Extract from the entries below, exactly as given, only the lines from the line containing "WHEREAS, the Council" to the line containing "Modification of hours", both lines included.

- - -

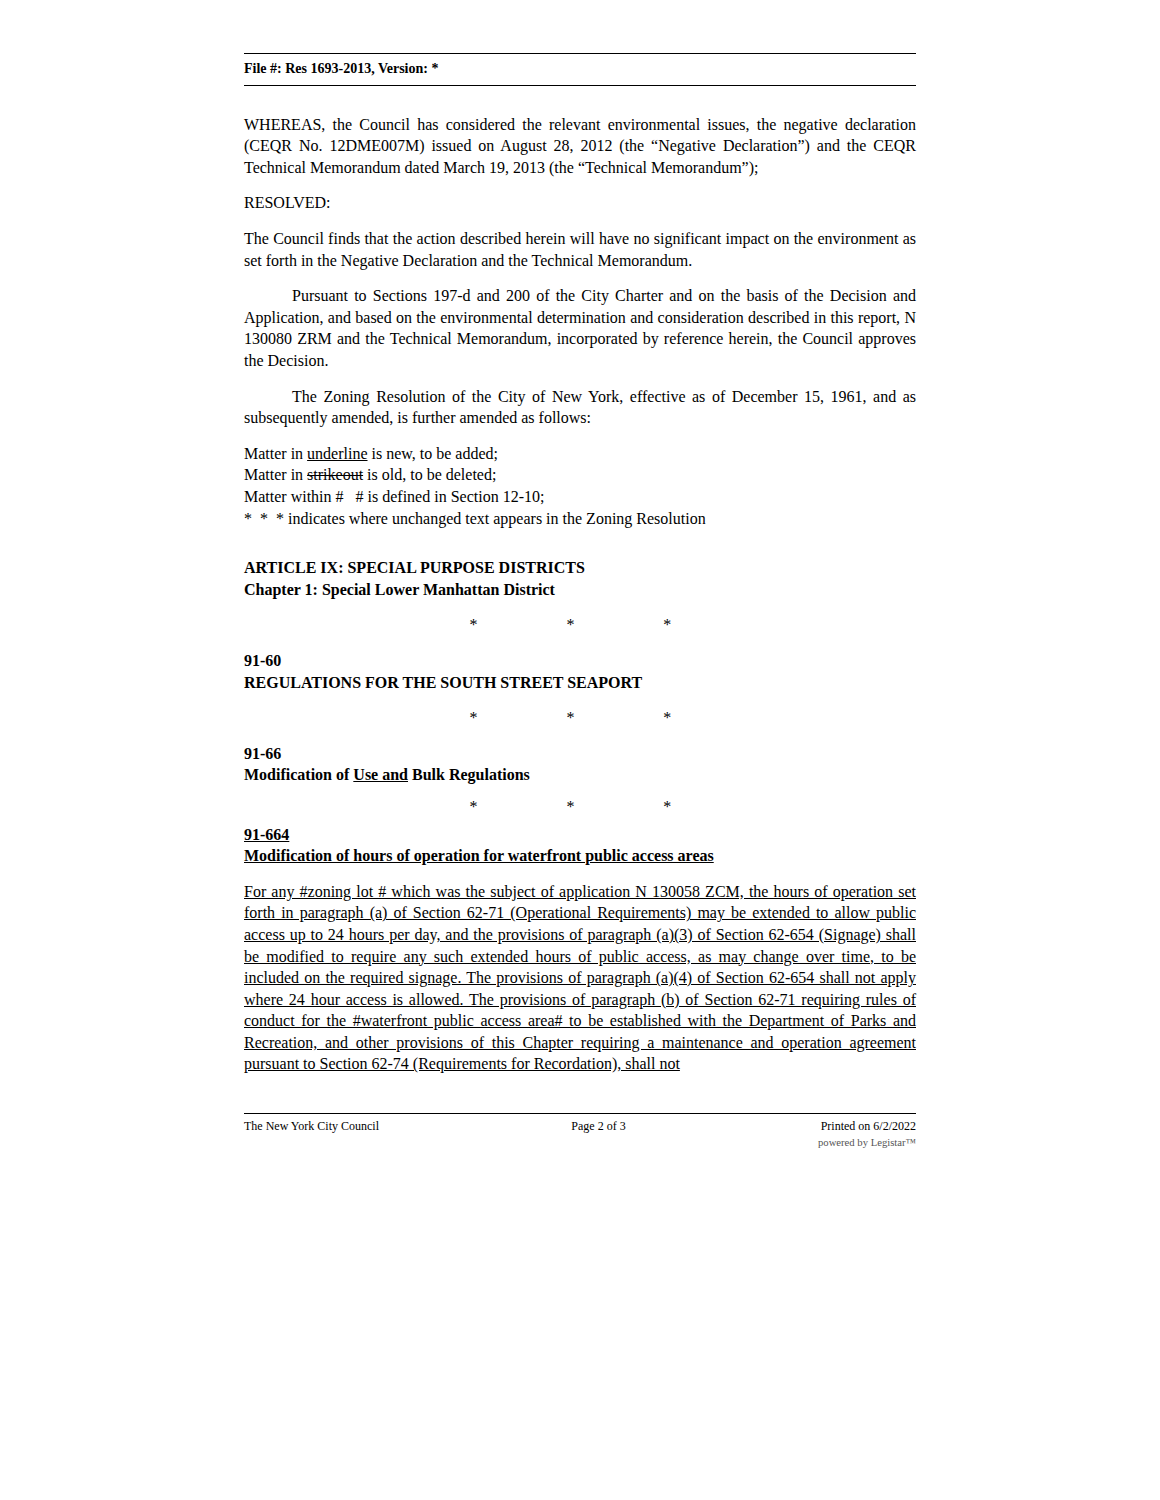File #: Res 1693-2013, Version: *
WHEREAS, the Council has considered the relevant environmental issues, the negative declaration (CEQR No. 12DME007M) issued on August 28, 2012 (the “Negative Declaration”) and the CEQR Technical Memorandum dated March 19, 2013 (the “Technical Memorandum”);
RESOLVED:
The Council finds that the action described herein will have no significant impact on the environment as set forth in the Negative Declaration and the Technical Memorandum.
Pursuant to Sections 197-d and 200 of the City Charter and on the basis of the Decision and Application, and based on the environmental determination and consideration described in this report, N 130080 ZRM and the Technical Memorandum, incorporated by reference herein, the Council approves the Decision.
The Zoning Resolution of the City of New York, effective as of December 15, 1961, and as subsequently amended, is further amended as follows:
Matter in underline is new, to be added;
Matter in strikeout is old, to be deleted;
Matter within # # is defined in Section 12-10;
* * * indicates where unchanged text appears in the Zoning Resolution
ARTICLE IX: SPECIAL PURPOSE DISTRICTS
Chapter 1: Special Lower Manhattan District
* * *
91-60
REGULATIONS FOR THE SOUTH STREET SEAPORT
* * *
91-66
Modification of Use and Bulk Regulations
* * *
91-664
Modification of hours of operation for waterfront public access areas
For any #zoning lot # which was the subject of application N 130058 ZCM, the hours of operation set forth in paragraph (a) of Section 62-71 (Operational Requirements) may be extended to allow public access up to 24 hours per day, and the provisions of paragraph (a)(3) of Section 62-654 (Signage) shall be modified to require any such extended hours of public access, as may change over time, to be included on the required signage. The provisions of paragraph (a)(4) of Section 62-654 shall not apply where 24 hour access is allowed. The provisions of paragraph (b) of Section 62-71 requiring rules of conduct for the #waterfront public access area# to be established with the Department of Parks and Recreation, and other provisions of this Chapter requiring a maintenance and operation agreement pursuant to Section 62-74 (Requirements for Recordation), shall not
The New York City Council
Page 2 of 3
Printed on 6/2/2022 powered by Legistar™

- - -

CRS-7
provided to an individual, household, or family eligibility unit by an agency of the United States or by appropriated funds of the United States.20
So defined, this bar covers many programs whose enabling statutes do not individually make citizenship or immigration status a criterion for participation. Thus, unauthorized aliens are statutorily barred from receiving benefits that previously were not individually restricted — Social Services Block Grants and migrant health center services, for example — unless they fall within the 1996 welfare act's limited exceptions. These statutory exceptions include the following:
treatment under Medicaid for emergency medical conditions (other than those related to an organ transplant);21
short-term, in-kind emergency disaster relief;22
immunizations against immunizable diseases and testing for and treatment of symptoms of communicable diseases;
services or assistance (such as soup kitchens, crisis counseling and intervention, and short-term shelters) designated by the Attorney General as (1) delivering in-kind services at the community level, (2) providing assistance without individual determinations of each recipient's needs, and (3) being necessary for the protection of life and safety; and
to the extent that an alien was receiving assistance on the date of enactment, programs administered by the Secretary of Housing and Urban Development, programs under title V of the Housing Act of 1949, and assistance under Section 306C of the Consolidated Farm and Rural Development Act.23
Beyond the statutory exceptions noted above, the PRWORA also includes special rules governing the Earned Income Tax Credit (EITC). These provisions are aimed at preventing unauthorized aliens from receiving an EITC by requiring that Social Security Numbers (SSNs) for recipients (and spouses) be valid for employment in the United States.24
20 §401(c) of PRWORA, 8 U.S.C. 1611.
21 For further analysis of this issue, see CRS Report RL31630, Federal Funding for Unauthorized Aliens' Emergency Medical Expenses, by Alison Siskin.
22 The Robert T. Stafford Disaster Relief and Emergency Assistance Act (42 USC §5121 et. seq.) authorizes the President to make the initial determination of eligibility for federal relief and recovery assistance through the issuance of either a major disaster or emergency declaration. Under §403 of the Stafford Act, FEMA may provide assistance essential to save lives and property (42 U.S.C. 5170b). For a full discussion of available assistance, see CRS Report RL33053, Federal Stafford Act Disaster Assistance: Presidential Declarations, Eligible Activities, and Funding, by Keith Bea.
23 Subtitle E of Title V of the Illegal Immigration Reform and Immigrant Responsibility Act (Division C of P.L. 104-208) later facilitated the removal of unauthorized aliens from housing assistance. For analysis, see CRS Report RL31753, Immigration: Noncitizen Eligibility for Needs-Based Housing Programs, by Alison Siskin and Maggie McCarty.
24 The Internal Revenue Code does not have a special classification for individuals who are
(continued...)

- - -

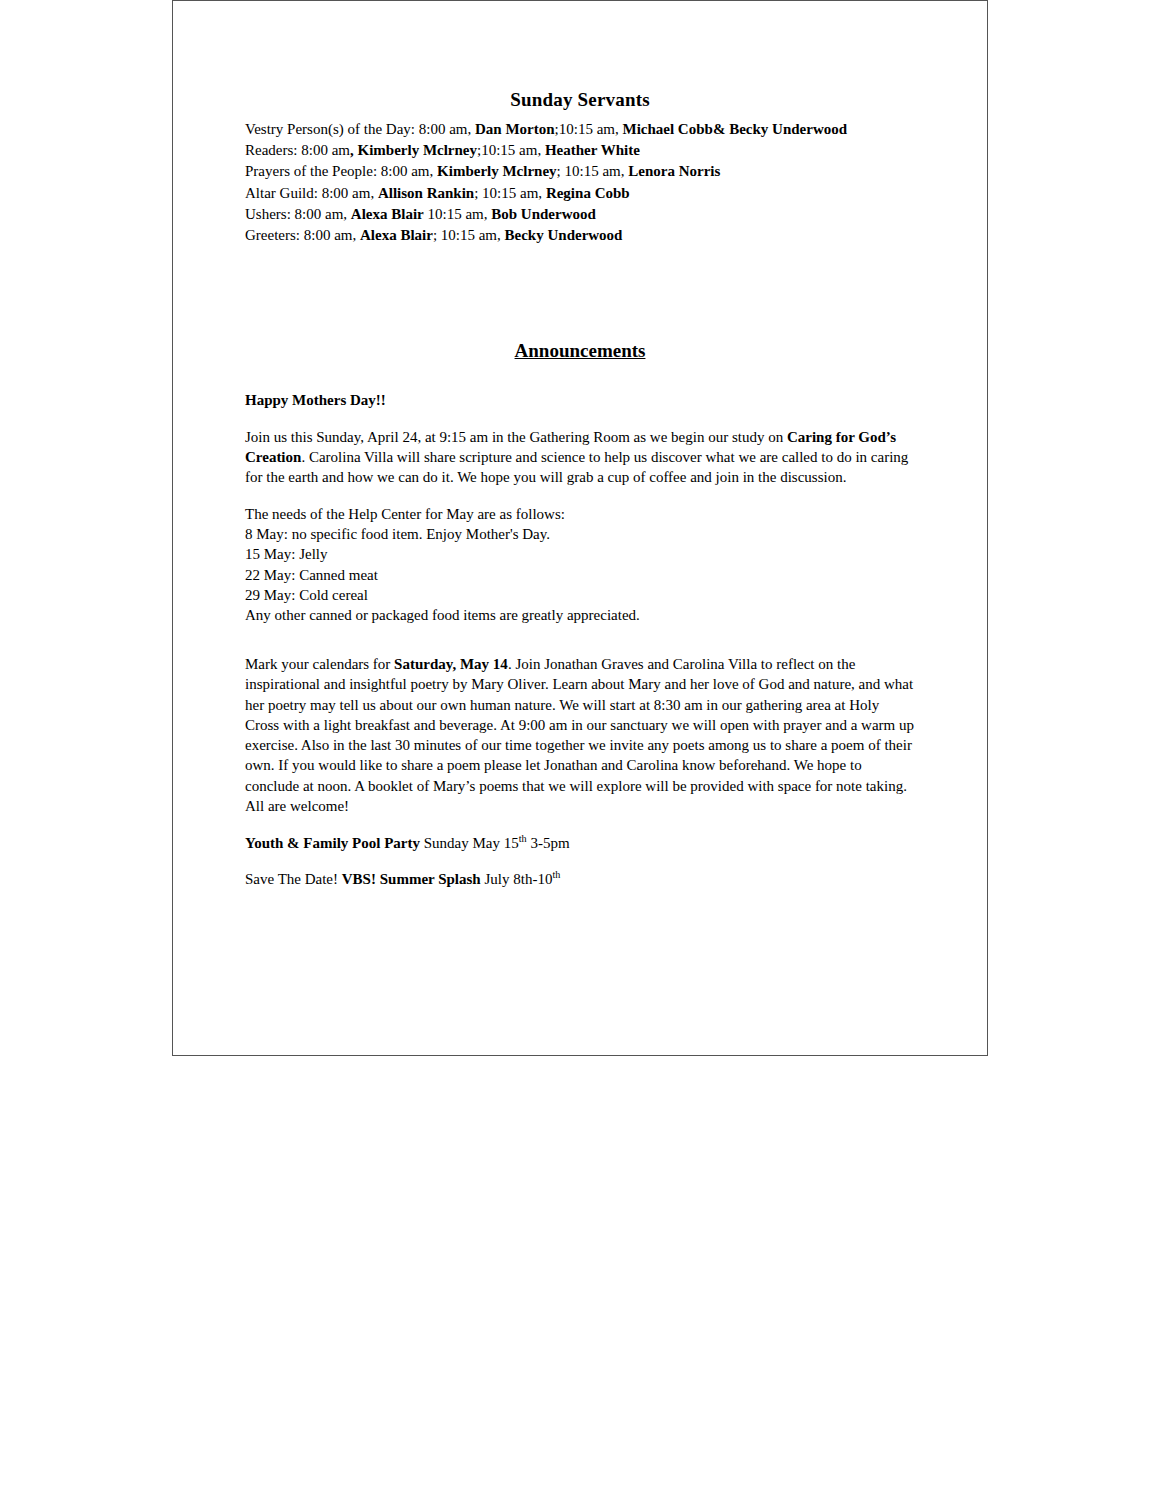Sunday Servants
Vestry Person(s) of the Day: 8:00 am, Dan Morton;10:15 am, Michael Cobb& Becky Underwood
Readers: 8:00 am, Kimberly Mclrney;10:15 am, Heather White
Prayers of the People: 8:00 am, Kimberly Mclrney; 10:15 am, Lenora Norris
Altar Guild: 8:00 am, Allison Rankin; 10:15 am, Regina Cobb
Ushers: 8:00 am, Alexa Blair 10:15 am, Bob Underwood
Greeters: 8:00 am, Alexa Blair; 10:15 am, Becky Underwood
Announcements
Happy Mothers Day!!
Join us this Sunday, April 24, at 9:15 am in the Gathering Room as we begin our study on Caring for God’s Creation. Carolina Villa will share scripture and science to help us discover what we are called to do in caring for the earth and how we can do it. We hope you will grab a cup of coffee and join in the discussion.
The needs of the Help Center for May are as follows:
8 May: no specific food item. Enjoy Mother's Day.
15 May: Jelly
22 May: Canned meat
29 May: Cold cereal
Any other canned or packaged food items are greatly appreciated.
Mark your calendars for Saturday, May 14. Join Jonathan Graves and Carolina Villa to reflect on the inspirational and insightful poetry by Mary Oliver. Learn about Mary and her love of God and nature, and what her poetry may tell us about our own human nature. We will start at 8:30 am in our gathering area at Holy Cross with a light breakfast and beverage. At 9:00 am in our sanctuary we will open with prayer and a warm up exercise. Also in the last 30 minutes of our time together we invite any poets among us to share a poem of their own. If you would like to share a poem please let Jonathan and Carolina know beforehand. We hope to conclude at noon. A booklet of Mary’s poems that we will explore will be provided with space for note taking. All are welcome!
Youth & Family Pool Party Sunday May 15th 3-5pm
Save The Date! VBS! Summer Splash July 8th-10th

- - -

- _EXERCISE RESPONSE_:
WHEREAS, the Council has considered the relevant environmental issues, the negative declaration (CEQR No. 12DME007M) issued on August 28, 2012 (the “Negative Declaration”) and the CEQR Technical Memorandum dated March 19, 2013 (the “Technical Memorandum”);
RESOLVED:
The Council finds that the action described herein will have no significant impact on the environment as set forth in the Negative Declaration and the Technical Memorandum.
Pursuant to Sections 197-d and 200 of the City Charter and on the basis of the Decision and Application, and based on the environmental determination and consideration described in this report, N 130080 ZRM and the Technical Memorandum, incorporated by reference herein, the Council approves the Decision.
The Zoning Resolution of the City of New York, effective as of December 15, 1961, and as subsequently amended, is further amended as follows:
Matter in underline is new, to be added;
Matter in strikeout is old, to be deleted;
Matter within # # is defined in Section 12-10;
* * * indicates where unchanged text appears in the Zoning Resolution
ARTICLE IX: SPECIAL PURPOSE DISTRICTS
Chapter 1: Special Lower Manhattan District
* * *
91-60
REGULATIONS FOR THE SOUTH STREET SEAPORT
* * *
91-66
Modification of Use and Bulk Regulations
* * *
91-664
Modification of hours of operation for waterfront public access areas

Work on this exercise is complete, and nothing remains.